Before using this script, please download the metadata from Hugging Face.

arbor_process contains scripts to generate machine learning-ready image-text pairs from the downloaded metadata in four steps:

  1. Processing metadata files to get category and species distribution.
  2. Filtering metadata based on user-defined thresholds and generating shuffled chunks.
  3. Downloading images based on URLs in the metadata.
  4. Generating text labels for the images.

To Use

Installation

Use any of the following methods:

  • Clone the repository Arboretum and navigate to Arbor-preprocess and run the script.
  • Clone the repository Arboretum and navigate to Arbor-preprocess and pip install . to use as a package.
  • pip install arbor-process.

To Test the Installation

Run python example.py. This will process the sample metadata in the data folder.

To Run on the Downloaded Metadata

1. Adjust the config.json File

The config.json file contains the arguments for different classes. Ensure it is updated with the correct paths and parameters before running the script. The detailed description of the arguments can be found below

{
    "metadata_processor_info": {
        "source_folder": "data/Arboretum-Full-samples/",
        "destination_folder": "data/v0/species_count_data",
        "categories": ["Aves", "Arachnida", "Insecta", "Plantae", "Fungi", "Mollusca", "Reptilia"]
    },

    "metadata_filter_and_shuffle_info": {
    "species_count_data": "data/v0/species_count_data/combined_sample_counts_per_species.csv",
    "directory": "data/Arboretum-Full-samples/",
    "rare_threshold": 10,
    "cap_threshold": 12,
    "part_size": 50,
    "rare_dir": "data/v0/rare_cases",
    "cap_filtered_dir_train": "data/v0/tmp_cap_filtered",
    "capped_dir": "data/v0/overthecap_cases",
    "merged_dir": "data/v0/processed_metadata",
    "files_per_chunk": 10,
    "random_seed": 42
    },

      "image_download_info": {
        "processed_metadata_folder" : "data/v0/processed_metadata", 
        "output_folder" :"data/v0/img_txt", 
        "start_index" : 0,
        "end_index" : 2,
        "concurrent_downloads" : 1000
        },

    "img_text_gen_info": {
        "processed_metadata_folder" : "data/v0/processed_metadata", 
        "img_folder" :"data/v0/img_txt",
        "generate_tar" : true
        }

}

2. Running as a Python Script

To run the entire script sequentially, use the provided example.py script.
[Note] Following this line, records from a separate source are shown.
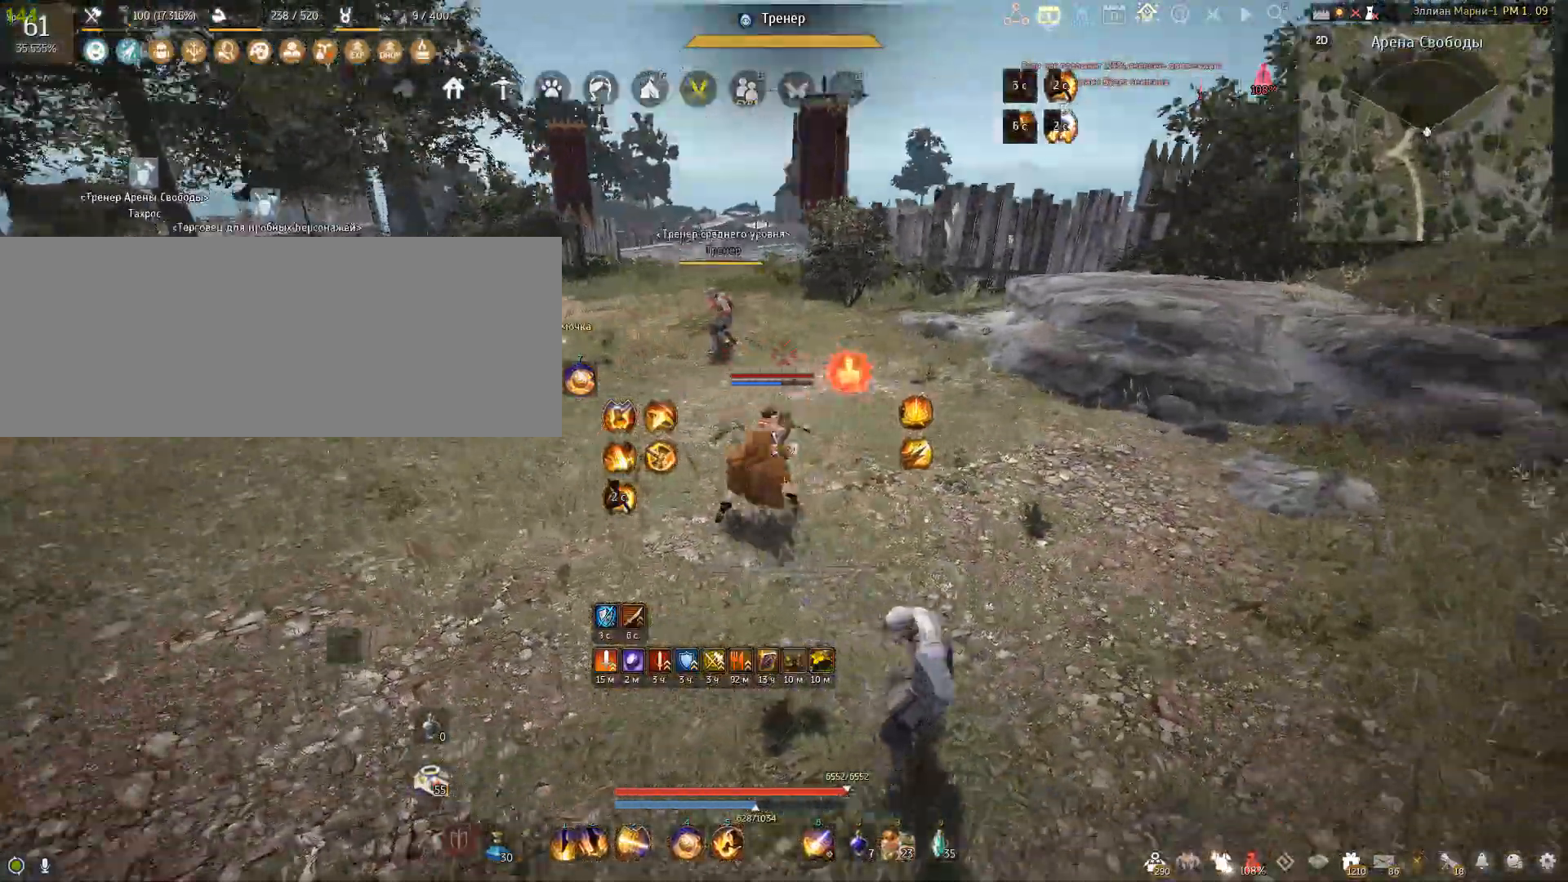
{"keys": [], "mouse": [], "events": [[334, "a", "up"], [400, "shift", "up"]]}
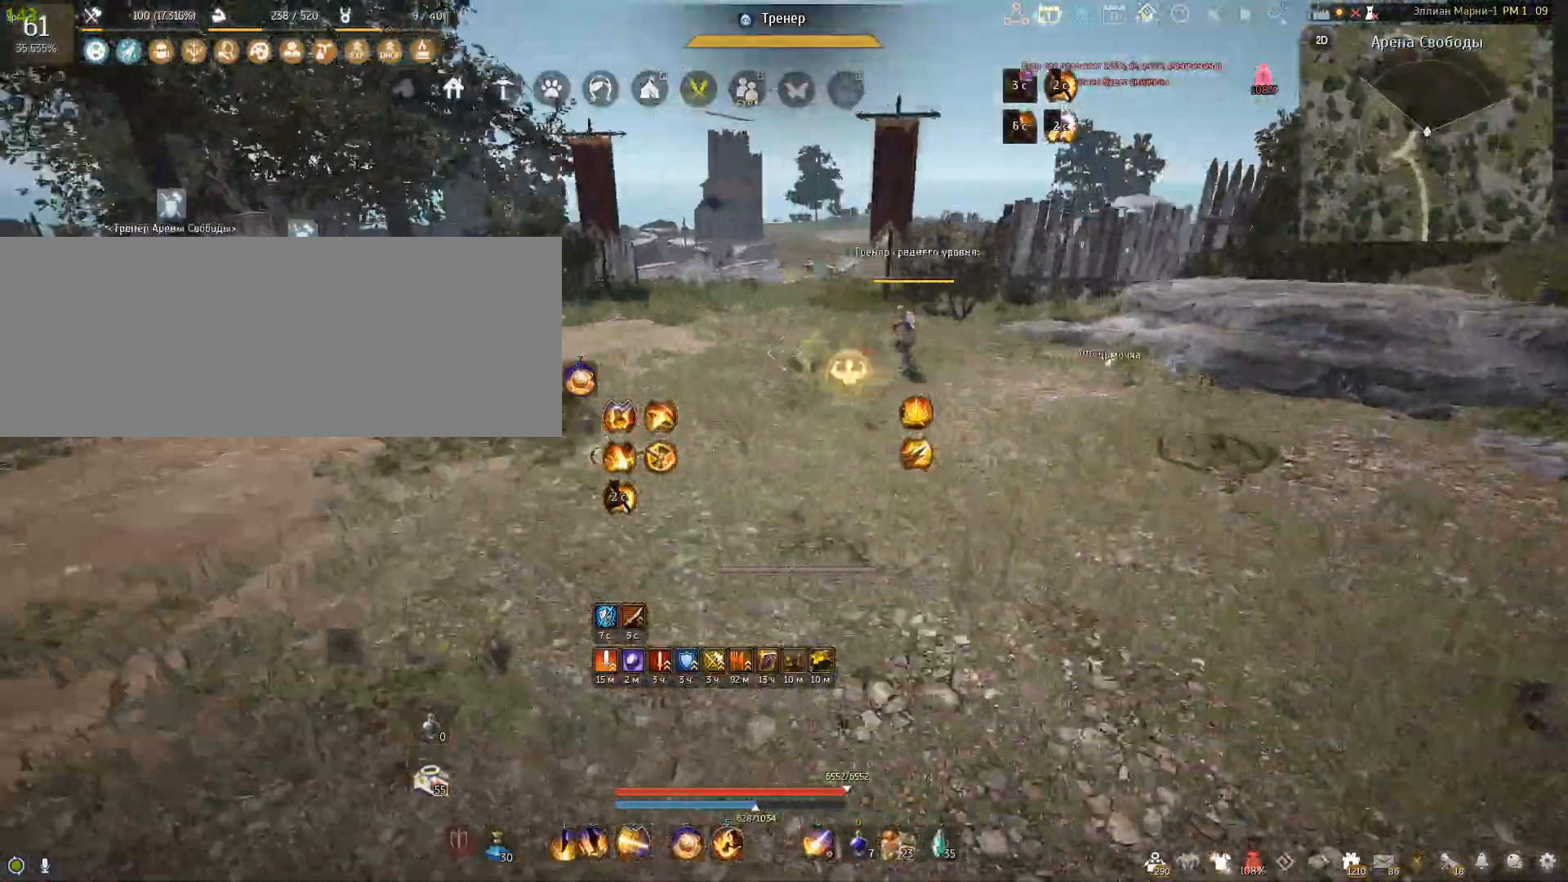
{"keys": [], "mouse": [], "events": [[267, "mouse_left", "down"], [468, "mouse_left", "up"]]}
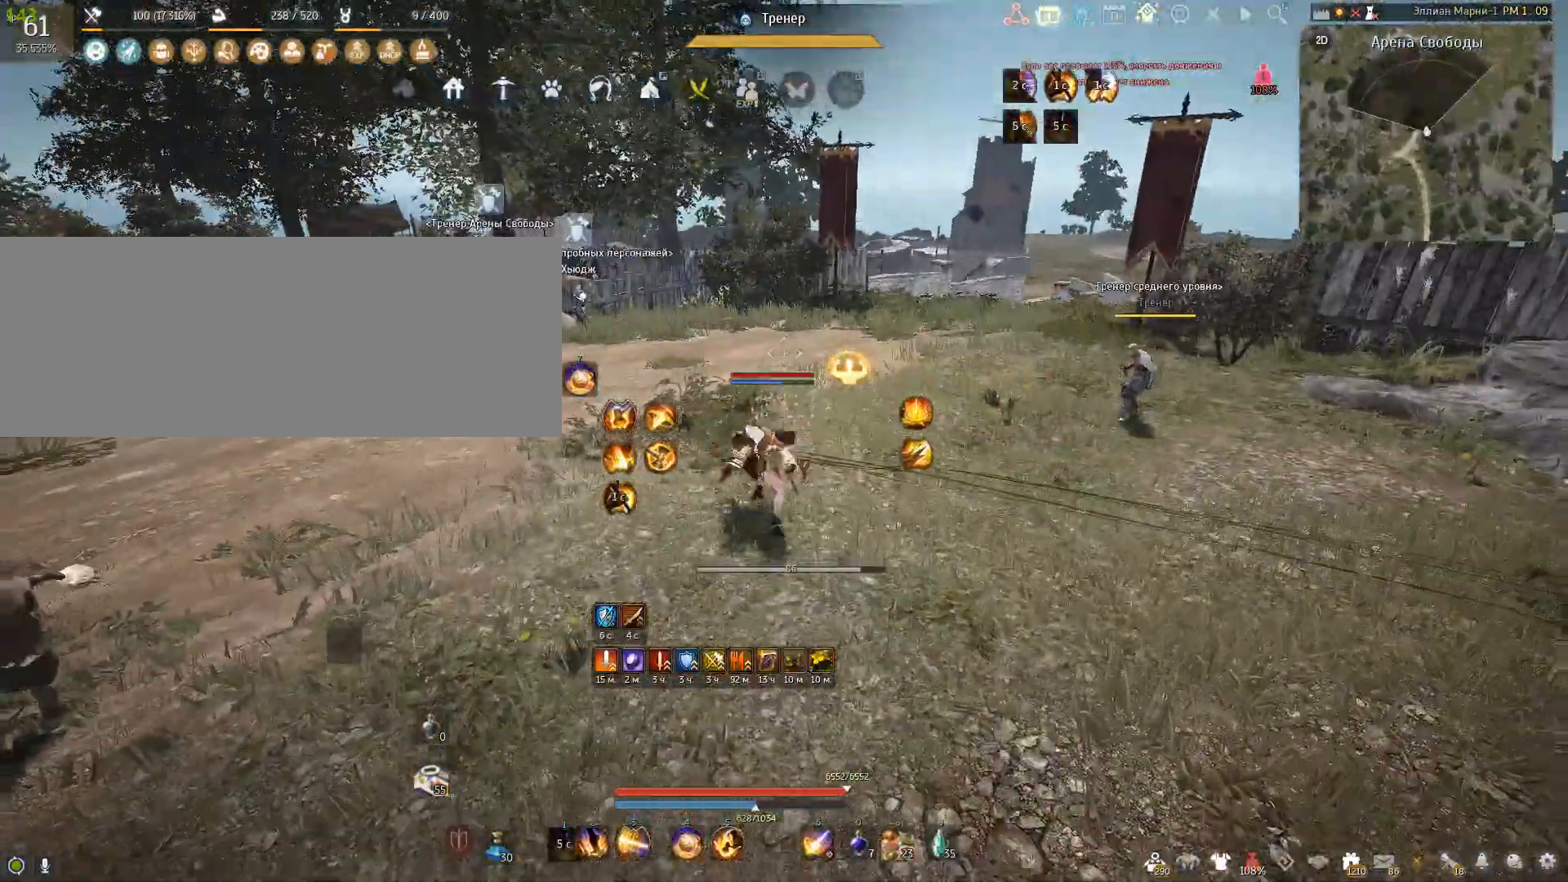
{"keys": [], "mouse": [], "events": []}
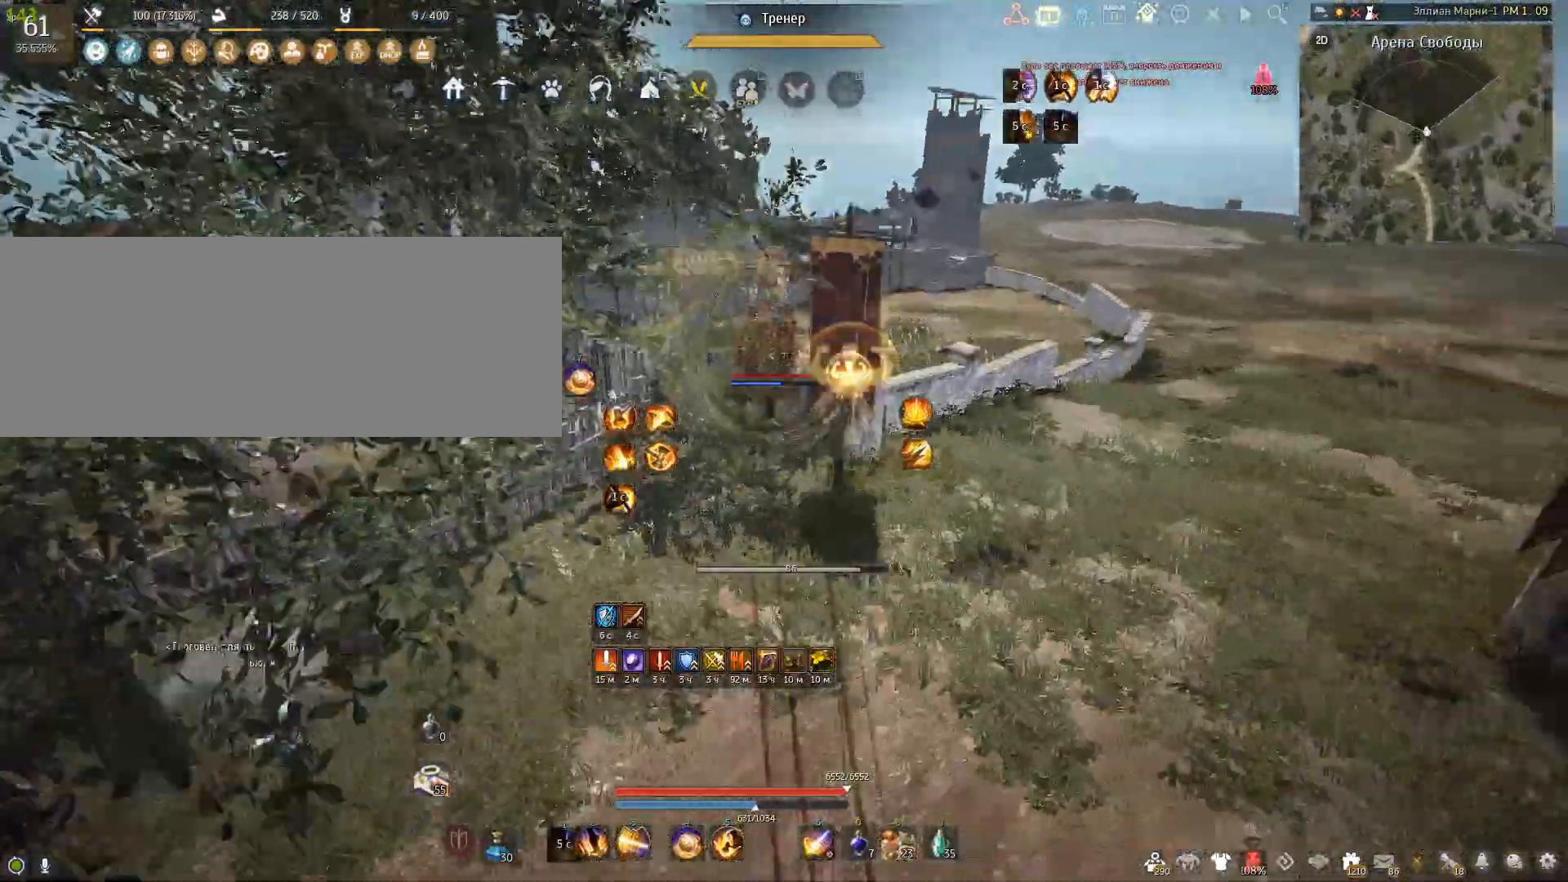
{"keys": [], "mouse": [], "events": []}
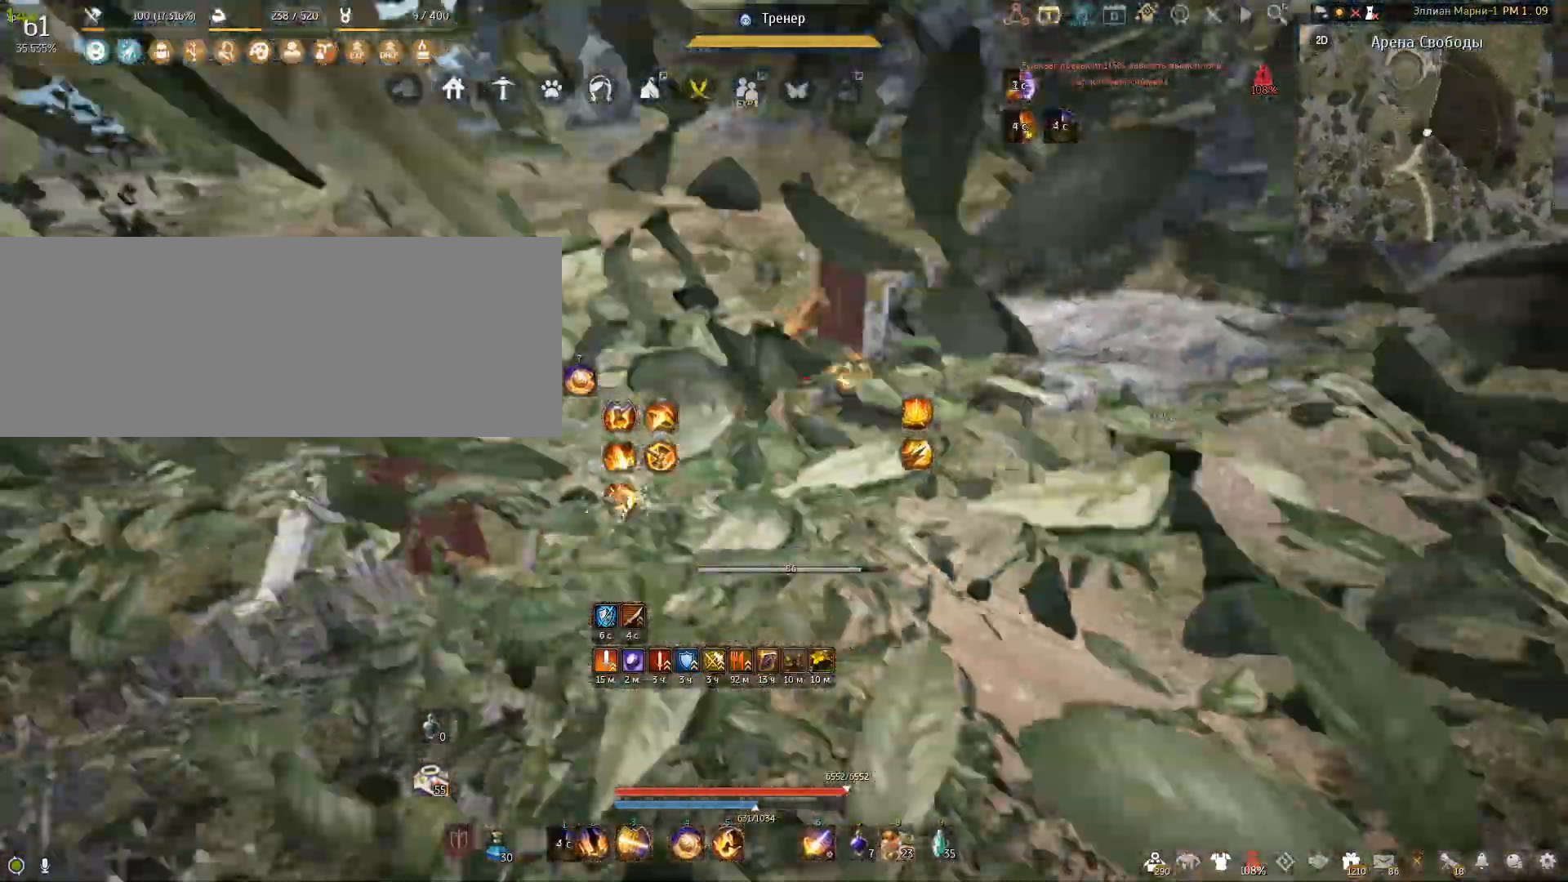
{"keys": [], "mouse": [], "events": []}
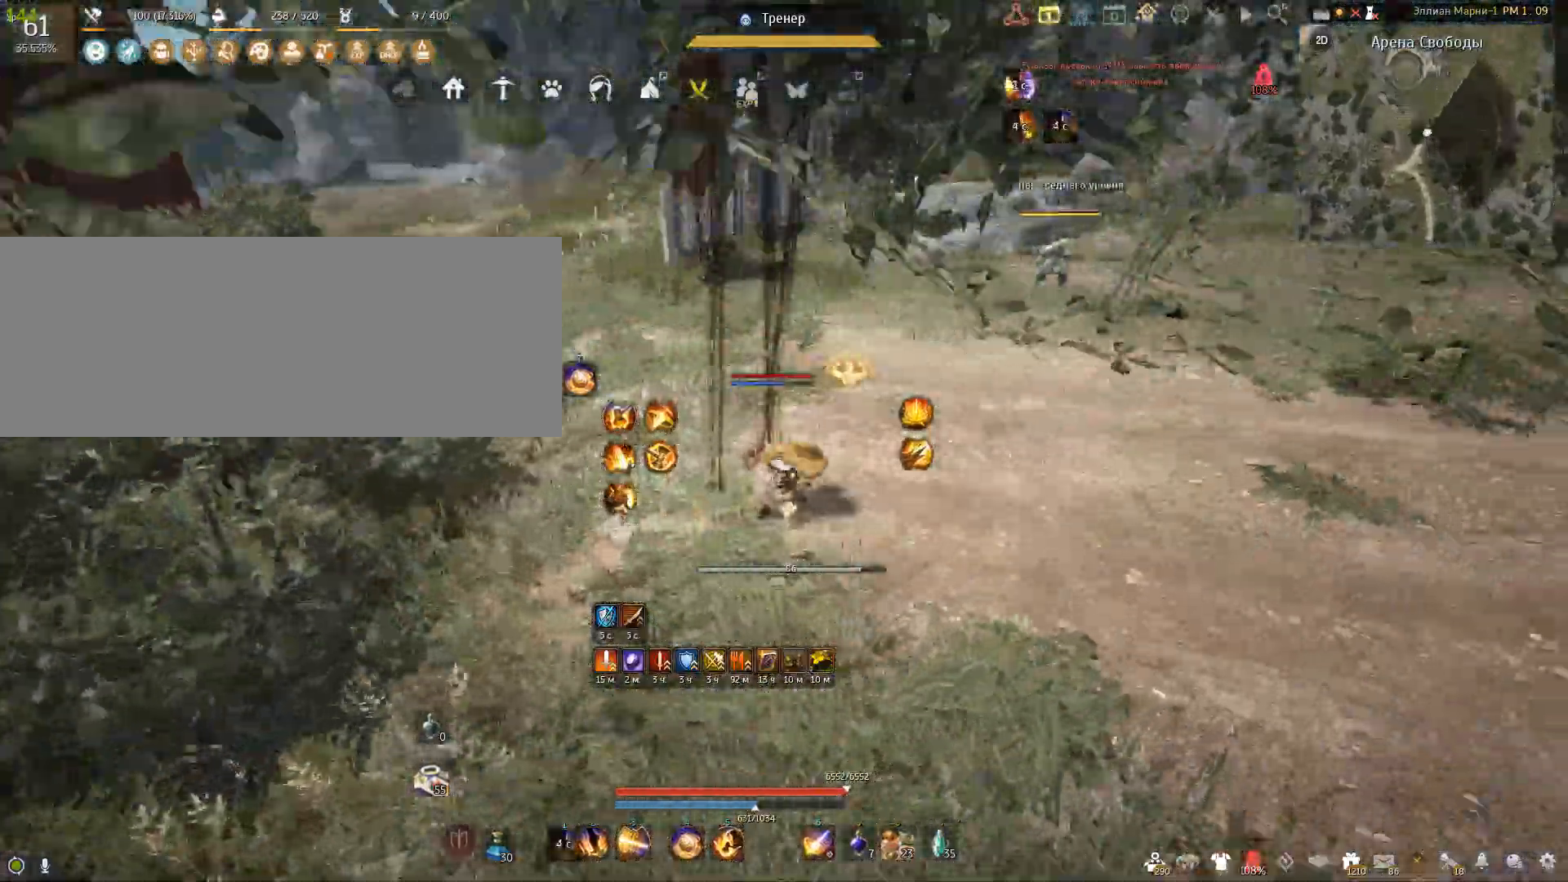
{"keys": ["d", "shift"], "mouse": [], "events": [[234, "d", "down"], [267, "shift", "down"]]}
Comment out any step you do not want to run.

from arbor_process import *
import asyncio
import json

# Load configuration
config = load_config('config.json')

# Step 1: Process metadata
params = config.get('metadata_processor_info', {})
mp = MetadataProcessor(**params)
mp.process_all_files()

# Step 2: Generate shuffled chunks of metadata
params = config.get('metadata_filter_and_shuffle_info', {})
gen_shuffled_chunks = GenShuffledChunks(**params)
gen_shuffled_chunks.process_files()

# Step 3: Download images
params = config.get('image_download_info', {})
gi = GetImages(**params)
asyncio.run(gi.download_images())

# Step 4: Generate text pairs and create tar files (optional)
params = config.get('img_text_gen_info', {})
textgen = GenImgTxtPair(**params)
textgen.create_image_text_pairs()

3. Running from the Command Line

Update the config.json file with the path to the file and use the following commands to run each step individually.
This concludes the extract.